Google Wants A Piece Of The ISP Market

Google wants a piece of the ISP market and could build a distribution platform that competes with cable. Or as the article speculates, it is a ploy to force cable operators to put more capital investment into their infrastructure. "Building out pipes and delivering bits is a lousy business. It's hugely capital intensive -- Verizon is spending ~$20 billion just on the first phase of its FiOS buildout -- and hugely focused on manual labor, customer service, etc. Add low margins and increased competition, and it makes no sense for Google to do this on a broad scale."

The cable platform will be replaced by IP and the financial model will be changed to take in more revenue from higher speed connections and less from cable subscription. And IP would enable more direct relationship between the content creator and consumer; the pipeline will simply follow traffic control and hopefully not turn into a toll collector.

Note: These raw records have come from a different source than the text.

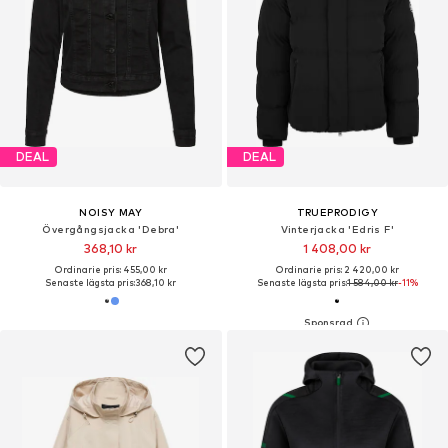
DEAL
DEAL
NOISY MAY
TRUEPRODIGY
Övergångsjacka 'Debra'
Vinterjacka 'Edris F'
368,10 kr
1 408,00 kr
Ordinarie pris: 455,00 kr
Ordinarie pris: 2 420,00 kr
Senaste lägsta pris:
368,10 kr
Senaste lägsta pris:
1 584,00 kr
-11%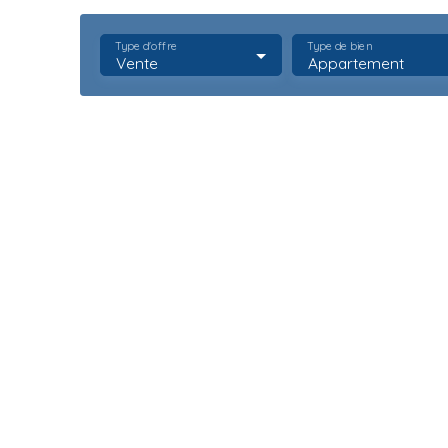
Type d'offre
Type de bien
Vente
Appartement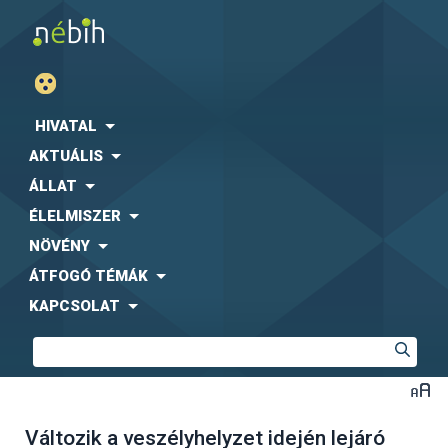
HIVATAL
AKTUÁLIS
ÁLLAT
ÉLELMISZER
NÖVÉNY
ÁTFOGÓ TÉMÁK
KAPCSOLAT
Változik a veszélyhelyzet idején lejáró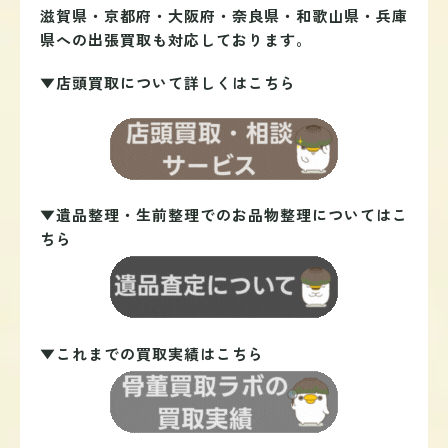
滋賀県・京都府・大阪府・奈良県・和歌山県・兵庫
県への出張買取も対応しております。
▼店頭買取について詳しくはこちら
▼遺品整理・生前整理でのお品物整理についてはこ
ちら
▼これまでの買取実績はこちら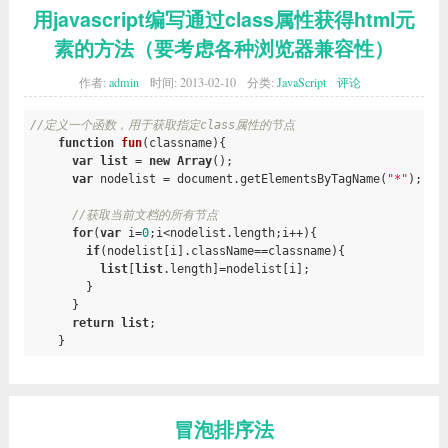
用javascript编写通过class属性获得html元
素的方法（要考虑各种浏览器兼容性）
作者:
admin
时间:
2013-02-10
分类:
JavaScript
评论
//定义一个函数，用于获取指定class属性的节点
function
fun
(classname)
{

var
list
 = 
new
Array
();

var
 nodelist = document.getElementsByTagName(
"*"
);

//获取当前文档的所有节点
for
(
var
 i=
0
;i<nodelist.length;i++){

if
(nodelist[i].className==classname){

list
[
list
.length]=nodelist[i];

        }

      }

return
list
;

    }
冒泡排序法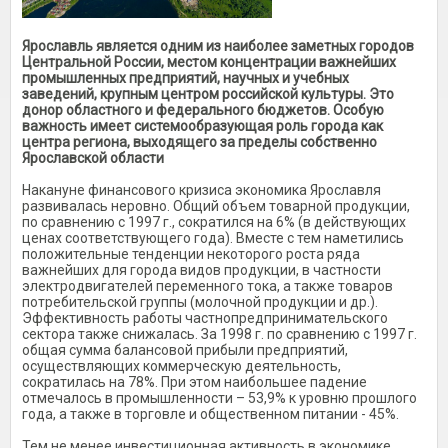
Ярославль является одним из наиболее заметных городов
Центральной России, местом концентрации важнейших
промышленных предприятий, научных и учебных
заведений, крупным центром российской культуры. Это
донор областного и федерального бюджетов. Особую
важность имеет системообразующая роль города как
центра региона, выходящего за пределы собственно
Ярославской области
Накануне финансового кризиса экономика Ярославля
развивалась неровно. Общий объем товарной продукции,
по сравнению с 1997 г., сократился на 6% (в действующих
ценах соответствующего года). Вместе с тем наметились
положительные тенденции некоторого роста ряда
важнейших для города видов продукции, в частности
электродвигателей переменного тока, а также товаров
потребительской группы (молочной продукции и др.).
Эффективность работы частнопредпринимательского
сектора также снижалась. За 1998 г. по сравнению с 1997 г.
общая сумма балансовой прибыли предприятий,
осуществляющих коммерческую деятельность,
сократилась на 78%. При этом наибольшее падение
отмечалось в промышленности – 53,9% к уровню прошлого
года, а также в торговле и общественном питании - 45%.
Тем не менее инвестиционная активность в экономике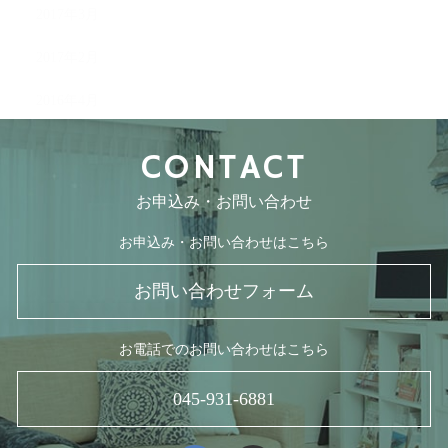
2017年3月
2017年2月
2016年4月
CONTACT
お申込み・お問い合わせ
お申込み・お問い合わせはこちら
お問い合わせフォーム
お電話でのお問い合わせはこちら
045-931-6881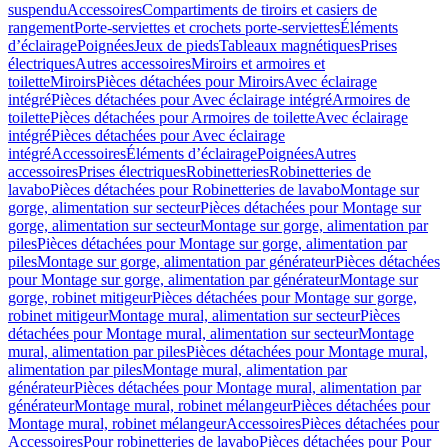
suspendu
Accessoires
Compartiments de tiroirs et casiers de
rangement
Porte-serviettes et crochets porte-serviettes
Éléments
d’éclairage
Poignées
Jeux de pieds
Tableaux magnétiques
Prises
électriques
Autres accessoires
Miroirs et armoires et
toilette
Miroirs
Pièces détachées pour Miroirs
Avec éclairage
intégré
Pièces détachées pour Avec éclairage intégré
Armoires de
toilette
Pièces détachées pour Armoires de toilette
Avec éclairage
intégré
Pièces détachées pour Avec éclairage
intégré
Accessoires
Éléments d’éclairage
Poignées
Autres
accessoires
Prises électriques
Robinetteries
Robinetteries de
lavabo
Pièces détachées pour Robinetteries de lavabo
Montage sur
gorge, alimentation sur secteur
Pièces détachées pour Montage sur
gorge, alimentation sur secteur
Montage sur gorge, alimentation par
piles
Pièces détachées pour Montage sur gorge, alimentation par
piles
Montage sur gorge, alimentation par générateur
Pièces détachées
pour Montage sur gorge, alimentation par générateur
Montage sur
gorge, robinet mitigeur
Pièces détachées pour Montage sur gorge,
robinet mitigeur
Montage mural, alimentation sur secteur
Pièces
détachées pour Montage mural, alimentation sur secteur
Montage
mural, alimentation par piles
Pièces détachées pour Montage mural,
alimentation par piles
Montage mural, alimentation par
générateur
Pièces détachées pour Montage mural, alimentation par
générateur
Montage mural, robinet mélangeur
Pièces détachées pour
Montage mural, robinet mélangeur
Accessoires
Pièces détachées pour
Accessoires
Pour robinetteries de lavabo
Pièces détachées pour Pour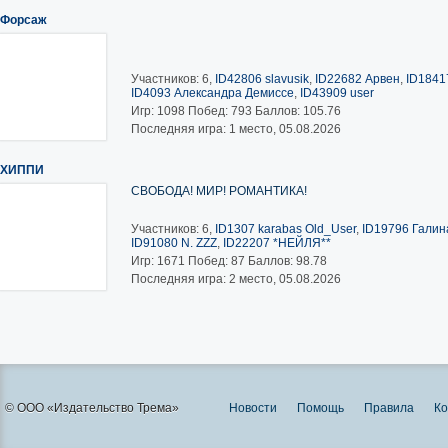
Форсаж
Участников: 6,
ID42806 slavusik
,
ID22682 Арвен
,
ID1841
ID4093 Александра Демиссе
,
ID43909 user
Игр:
1098
Побед:
793
Баллов:
105.76
Последняя игра: 1 место, 05.08.2026
ХИППИ
СВОБОДА! МИР! РОМАНТИКА!
Участников: 6,
ID1307 karabas Old_User
,
ID19796 Галина
ID91080 N. ZZZ
,
ID22207 *НЕЙЛЯ**
Игр:
1671
Побед:
87
Баллов:
98.78
Последняя игра: 2 место, 05.08.2026
© ООО «Издательство Трема»
Новости
Помощь
Правила
Ко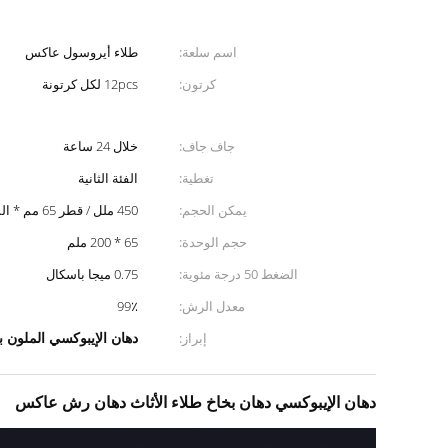
اسم سلعة:
طلاء أيروسول عاكس
كرتون:
12pcs لكل كرتونة
جاف جاف:
خلال 24 ساعة
تغطية:
الفئة الثانية
يمكن الحجم:
450 ملل / قطر 65 مم * السماكة 158 مم
حجم الوحدة:
65 * 200 ملم
الضغط 50 درجة مئوية:
0.75 ميجا باسكال
معدل الرش:
99٪
دهان الإيبوكسي الملون 
إبراز:
دهان الإيبوكسي دهان بخاخ طلاء الأثاث دهان رش عاكس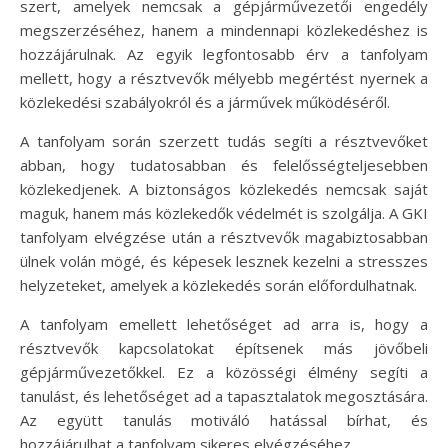
szert, amelyek nemcsak a gépjárművezetői engedély
megszerzéséhez, hanem a mindennapi közlekedéshez is
hozzájárulnak. Az egyik legfontosabb érv a tanfolyam
mellett, hogy a résztvevők mélyebb megértést nyernek a
közlekedési szabályokról és a járművek működéséről.
A tanfolyam során szerzett tudás segíti a résztvevőket
abban, hogy tudatosabban és felelősségteljesebben
közlekedjenek. A biztonságos közlekedés nemcsak saját
maguk, hanem más közlekedők védelmét is szolgálja. A GKI
tanfolyam elvégzése után a résztvevők magabiztosabban
ülnek volán mögé, és képesek lesznek kezelni a stresszes
helyzeteket, amelyek a közlekedés során előfordulhatnak.
A tanfolyam emellett lehetőséget ad arra is, hogy a
résztvevők kapcsolatokat építsenek más jövőbeli
gépjárművezetőkkel. Ez a közösségi élmény segíti a
tanulást, és lehetőséget ad a tapasztalatok megosztására.
Az együtt tanulás motiváló hatással bírhat, és
hozzájárulhat a tanfolyam sikeres elvégzéséhez.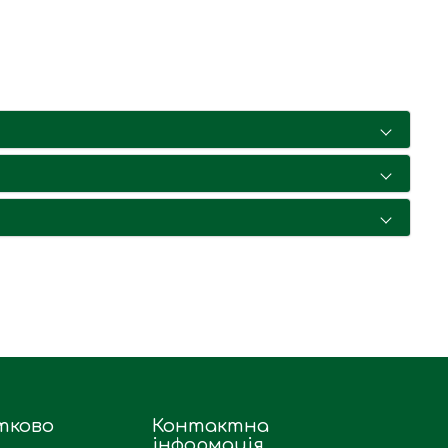
тково
Контактна
інформація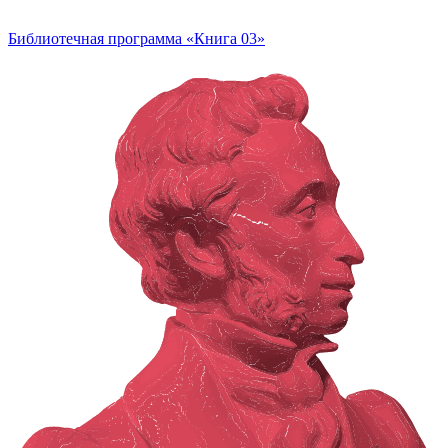
Библиотечная программа «Книга 03»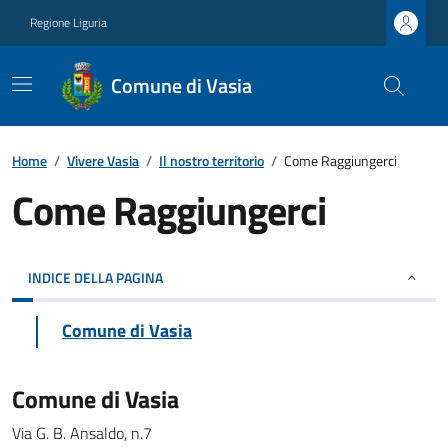
Regione Liguria
Comune di Vasia
Home
/
Vivere Vasia
/
Il nostro territorio
/
Come Raggiungerci
Come Raggiungerci
INDICE DELLA PAGINA
Comune di Vasia
Comune di Vasia
Via G. B. Ansaldo, n.7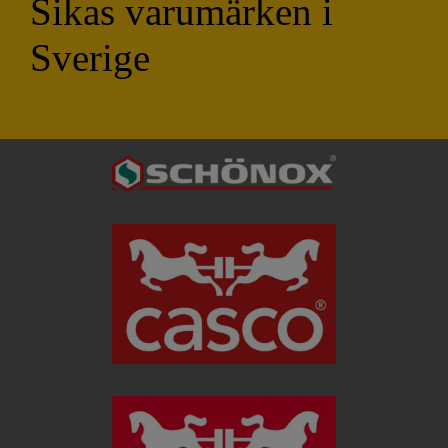
Sikas varumärken i
Sverige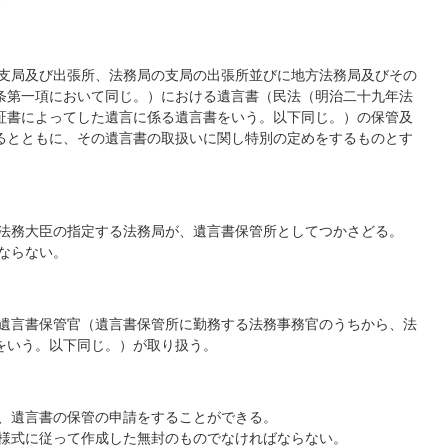
の支局及び出張所、法務局の支局の出張所並びに地方法務局及びその
条第一項において同じ。）における遺言書（民法（明治二十九年法
証書によってした遺言に係る遺言書をいう。以下同じ。）の保管及
るとともに、その遺言書の取扱いに関し特別の定めをするものとす
、法務大臣の指定する法務局が、遺言書保管所としてつかさどる。
ならない。
、遺言書保管官（遺言書保管所に勤務する法務事務官のうちから、法
をいう。以下同じ。）が取り扱う。
し、遺言書の保管の申請をすることができる。
る様式に従って作成した無封のものでなければならない。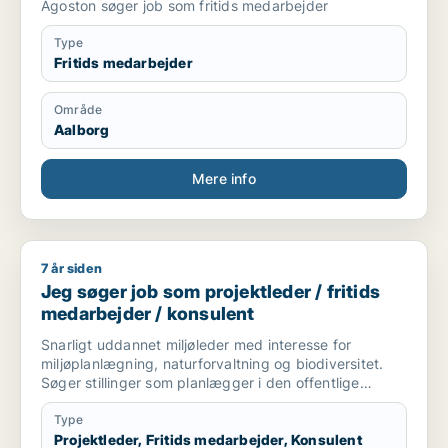
Ágoston søger job som fritids medarbejder
Type
Fritids medarbejder
Område
Aalborg
Mere info
7 år siden
Jeg søger job som projektleder / fritids medarbejder / konsu
Jeg søger job som projektleder / fritids
medarbejder / konsulent
Snarligt uddannet miljøleder med interesse for
miljøplanlægning, naturforvaltning og biodiversitet.
Søger stillinger som planlægger i den offentlige
forvaltning eller konsulent i private virksomheder.
Type
Projektleder, Fritids medarbejder, Konsulent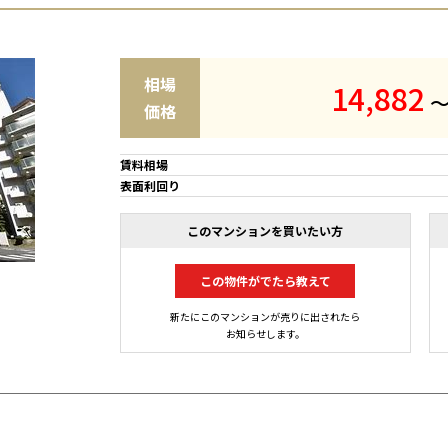
相場
1
4
,
8
8
2
価格
賃料相場
表面利回り
このマンションを買いたい方
この物件がでたら教えて
新たにこのマンションが売りに出されたら
お知らせします。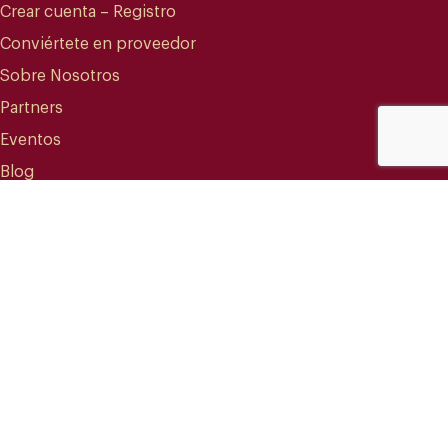
Crear cuenta – Registro
Conviértete en proveedor
Sobre Nosotros
Partners
Eventos
Blog
CONTACTO
info@mareterracoffee.com
(+34) 936 363 947
UPC – Baix Llobregat Campus.
Edifici RDIT – Rooms 309 a 311.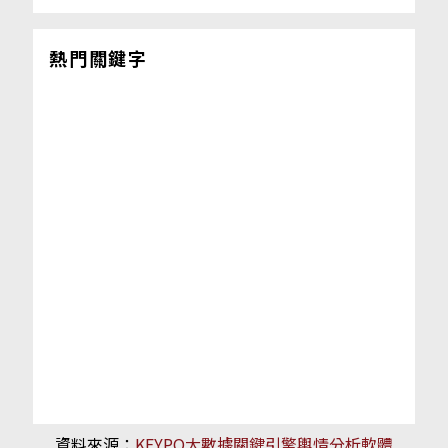
熱門關鍵字
資料來源：
KEYPO大數據關鍵引擎輿情分析軟體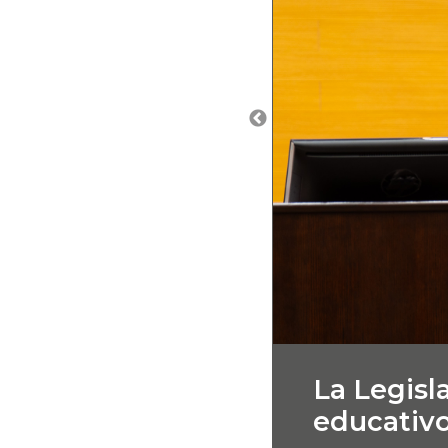
La Legisla
educativo,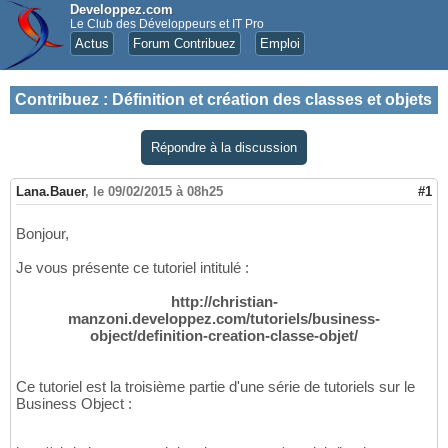
Developpez.com
Le Club des Développeurs et IT Pro
Actus
Forum Contribuez
Emploi
Contribuez
:
Définition et création des classes et objets
Répondre à la discussion
Lana.Bauer
,
le 09/02/2015 à 08h25
#1
Bonjour,
Je vous présente ce tutoriel intitulé :
http://christian-
manzoni.developpez.com/tutoriels/business-
object/definition-creation-classe-objet/
Ce tutoriel est la troisième partie d'une série de tutoriels sur le
Business Object :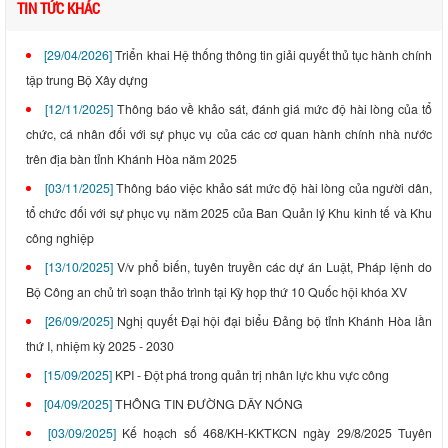
TIN TỨC KHÁC
[29/04/2026]
Triển khai Hệ thống thông tin giải quyết thủ tục hành chính
tập trung Bộ Xây dựng
[12/11/2025]
Thông báo về khảo sát, đánh giá mức độ hài lòng của tổ
chức, cá nhân đối với sự phục vụ của các cơ quan hành chính nhà nước
trên địa bàn tỉnh Khánh Hòa năm 2025
[03/11/2025]
Thông báo việc khảo sát mức độ hài lòng của người dân,
tổ chức đối với sự phục vụ năm 2025 của Ban Quản lý Khu kinh tế và Khu
công nghiệp
[13/10/2025]
V/v phổ biến, tuyên truyền các dự án Luật, Pháp lệnh do
Bộ Công an chủ trì soạn thảo trình tại Kỳ họp thứ 10 Quốc hội khóa XV
[26/09/2025]
Nghị quyết Đại hội đại biểu Đảng bộ tỉnh Khánh Hòa lần
thứ I, nhiệm kỳ 2025 - 2030
[15/09/2025]
KPI - Đột phá trong quản trị nhân lực khu vực công
[04/09/2025]
THÔNG TIN ĐƯỜNG DÂY NÓNG
[03/09/2025]
Kế hoạch số 468/KH-KKTKCN ngày 29/8/2025 Tuyên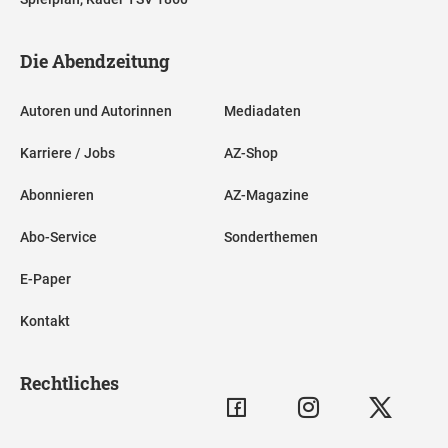
Die Abendzeitung
Autoren und Autorinnen
Mediadaten
Karriere / Jobs
AZ-Shop
Abonnieren
AZ-Magazine
Abo-Service
Sonderthemen
E-Paper
Kontakt
Rechtliches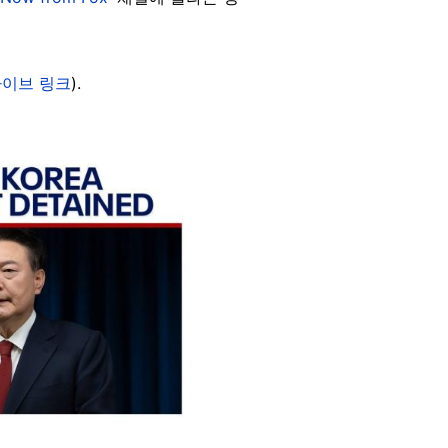
이브 링크
).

Madison Square Garden Splits From Cablevision

The unraveling has begun; MSG is separate from Cablevision. While it helps to unlock the value to Cablevision shareholders, separating out MSG also enables the Dolan family to concentrate on sports and music and sell off the rest. And the rest means Rainbow Networks, including AMC, WE, IFC and others, and their cable system serving homes in NY, NJ, and CT.

How much value is unlocked we must wait and see. But what the Dolans do next is always a mystery. That they actually followed through on this plan to separate the two companies is amazing. Tracking stocks have been announced and withdrawn, sale rumors continue to surface intermittently. Can two companies with such an interwoven cast of characters really work independently?